One of the biggest gripes some Christians have about recovery programs which operate outside of church is that they don't use the word "sin" enough, or at all. I think the worry is that people who need God most won't know they're sinners and reach for the forgiveness Jesus bought for us on the cross.
I won't try to defend any particular program of recovery. But I do know people who came to know God through such communities who would have rejected a message that emphasized sin. Not because they don't think they sin, but mostly because they know they do.
Let me explain. The original meaning of the word "sin" is to fall short of an ideal or to "miss the mark." That's all of us. Every day. But these days, we're more likely to equate sin with evil and immorality. We imbue the word with a dark and loathsome intent.
The result is that for many folks there's little or no space between a realization of sin and an experience of shame. And I'm guessing that this might be part of why many recovery programs avoid the word, since shame is so counterproductive for most people.

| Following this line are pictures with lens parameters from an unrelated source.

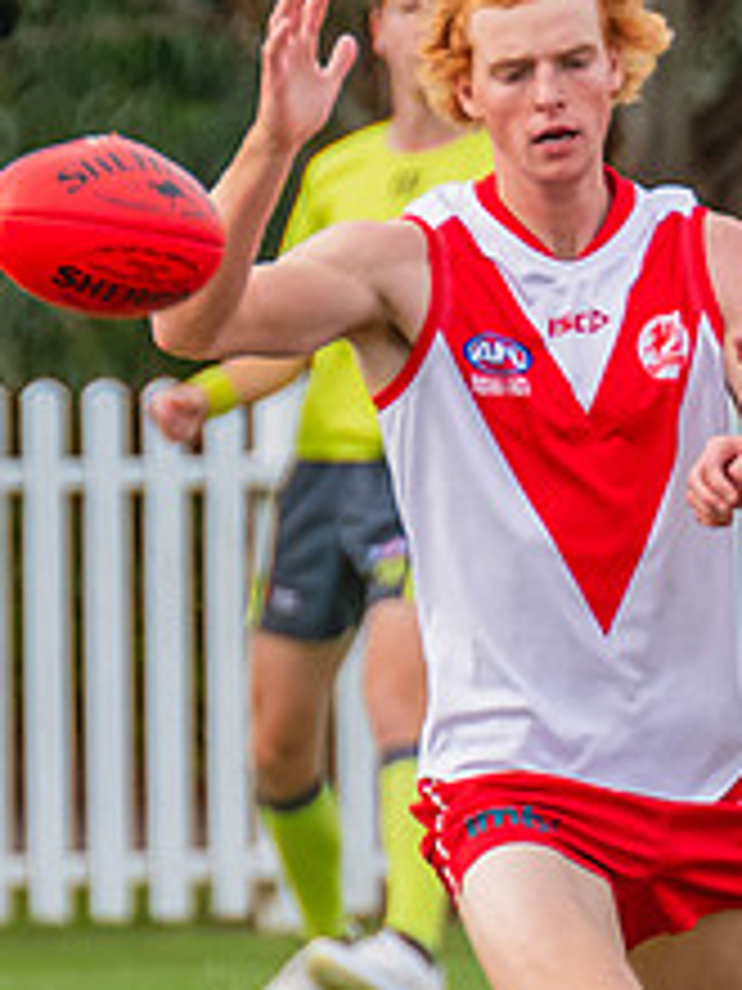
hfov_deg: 0.7
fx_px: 61733
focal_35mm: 2160
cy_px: 666
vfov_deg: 0.9
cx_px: 980
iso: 800
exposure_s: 1/1600
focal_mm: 420
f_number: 5.6
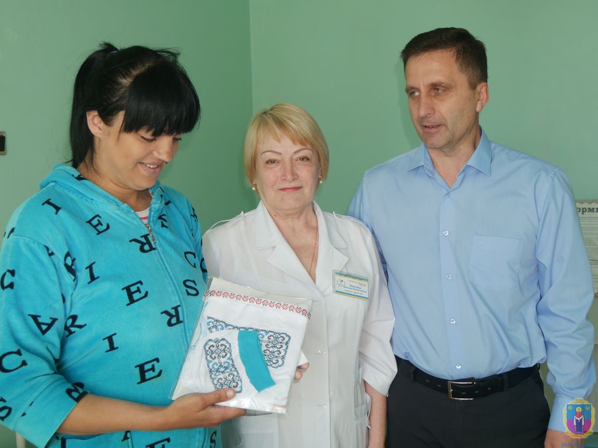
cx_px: 299
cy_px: 224
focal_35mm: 42
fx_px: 726
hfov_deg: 44.8
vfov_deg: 34.3
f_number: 4
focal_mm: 21
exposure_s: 1/60
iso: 200
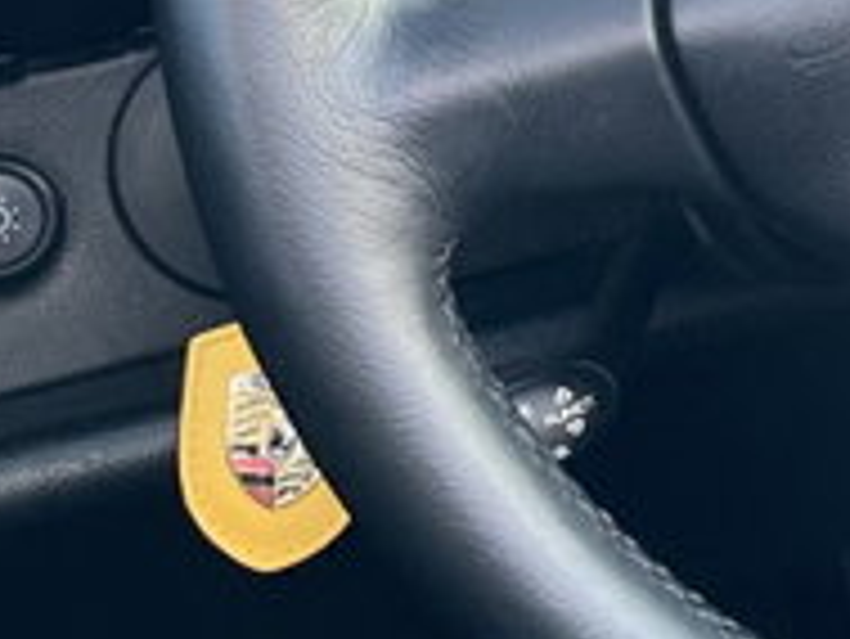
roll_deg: +3.1
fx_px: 3464
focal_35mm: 141
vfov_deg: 10.5
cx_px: 1367
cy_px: 63
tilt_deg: -22.0
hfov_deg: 13.0
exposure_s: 1/153
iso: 64
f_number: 1.6
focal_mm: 5.1
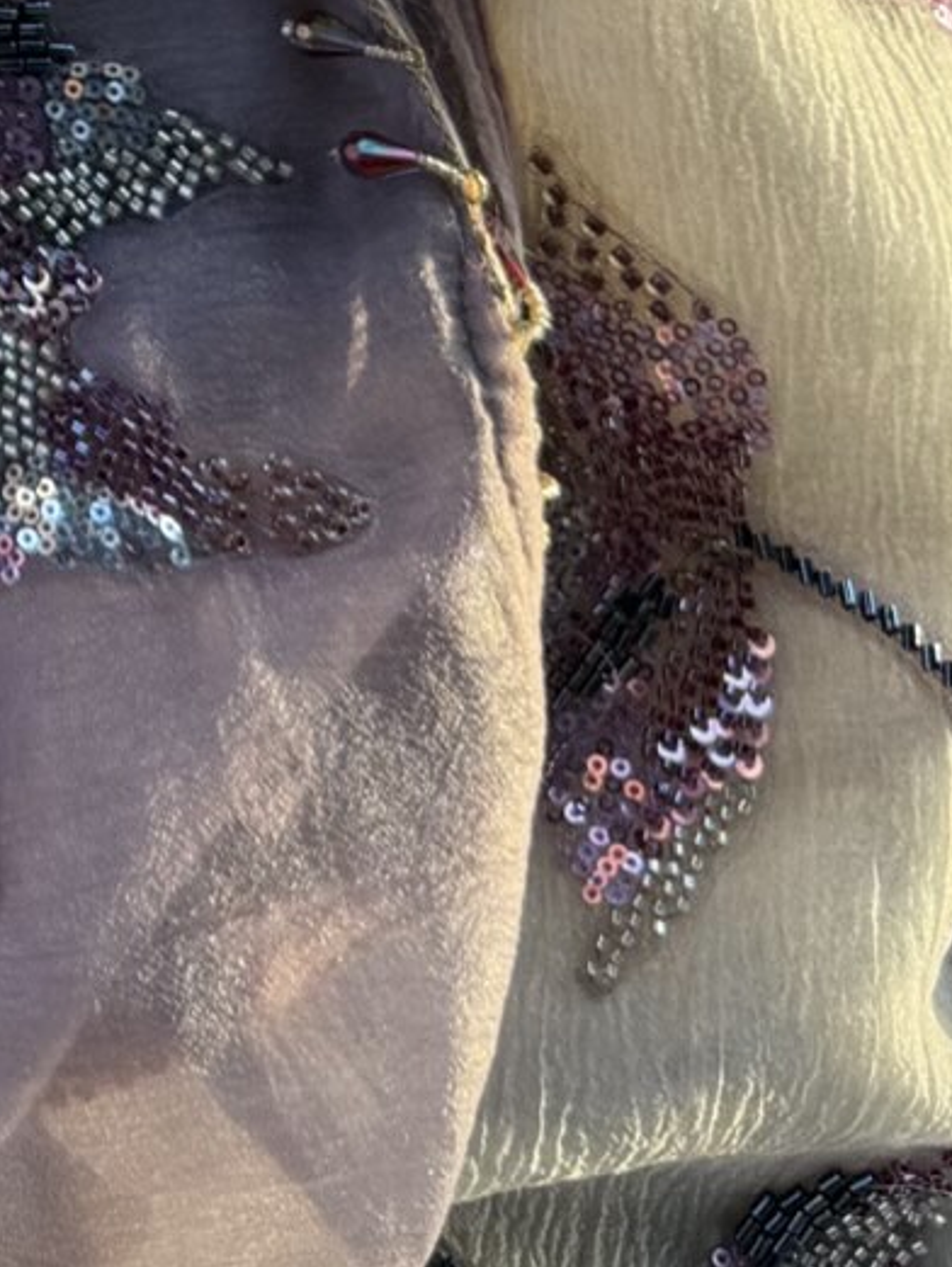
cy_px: -606
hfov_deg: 13.4
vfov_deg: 18.0
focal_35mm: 98
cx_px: -818
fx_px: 3591
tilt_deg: -83.7
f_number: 1.78
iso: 64
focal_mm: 6.76
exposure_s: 1/235
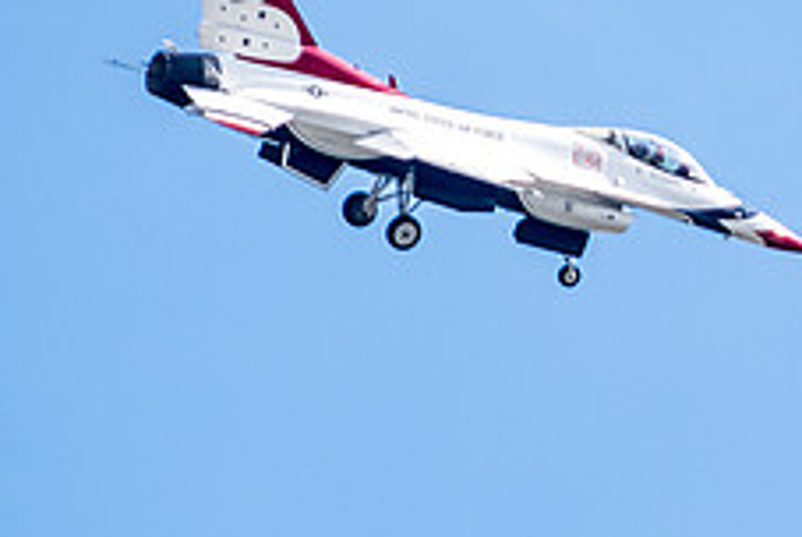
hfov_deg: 1.8
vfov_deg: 1.2
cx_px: 783
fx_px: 26098
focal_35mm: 1170
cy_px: 326
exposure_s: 1/1000
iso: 100
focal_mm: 200
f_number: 5
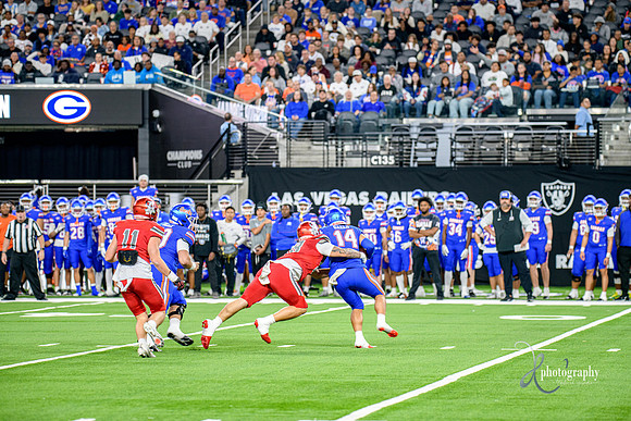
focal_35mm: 160
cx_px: 316
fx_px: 2805
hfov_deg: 12.8
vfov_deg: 8.6
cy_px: 210
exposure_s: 1/400
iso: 1250
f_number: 2.8
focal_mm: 160
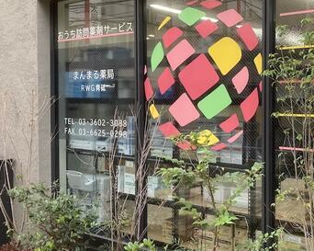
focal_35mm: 48
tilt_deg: -2.0
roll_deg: -0.9
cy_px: 117
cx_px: 232
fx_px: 446
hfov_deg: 37.9
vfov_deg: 31.4
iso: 80
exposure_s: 1/121
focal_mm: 3.99
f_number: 1.8
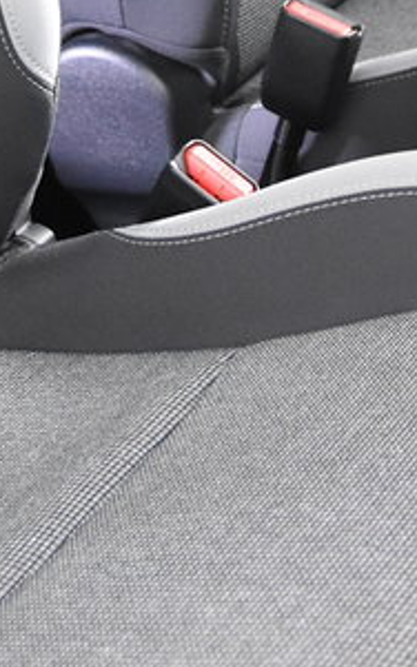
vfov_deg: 15.5
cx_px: 95
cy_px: -125
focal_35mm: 130
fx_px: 2365
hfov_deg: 10.1
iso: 4000
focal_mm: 20
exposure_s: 1/30
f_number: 2.8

It doesn't make an addict reach for God so much as run from him.
No wonder shame is our enemy's favorite counterfeit for true remorse. Healthy guilt or conviction about sin leads to repentance that carries with it the hope of forgiveness. But shame usually leads only to secrecy and lies. Shame screams at us that God is in the garden, so we better hide.
One of my favorite stories in the New Testament is only two sentences long. When Jesus is arrested and the disciples flee, we're told "A young man, wearing nothing but a linen garment, was following Jesus. When they seized him, he fled naked, leaving his garment behind." (Mark 14:52, 53)
This brief flash of bare buns has always struck me as funny. I imagine this guy's mother exclaiming, "But son! Why weren't you wearing a loincloth?"
The scene also takes me back to Adam and Eve in the garden: It reminds me how much of our faith journey is about trying to find our way back to "naked and not ashamed."
It reminds me that Jesus came to free us, not only from the consequences of "original sin," but from original shame, too.
It reminds me that God asks us to take radical risks to return home clothed not in leaves or tunics, but in Christ alone.
In recovery, we often remind one another that hurt people hurt people. In a similar sense, I think scared people scare people. And ashamed people shame people.
For that reason, I don't think a message about God should always lead with sin. What if instead, we lead with love? What if we focus less on the ugly thing Jesus came to defeat and more on what his victory won?
Forgiveness. Freedom. Relationship. A chance to hear God coming near and to cry out with relief, rather than shame, "Here I am, Lord. Save me!"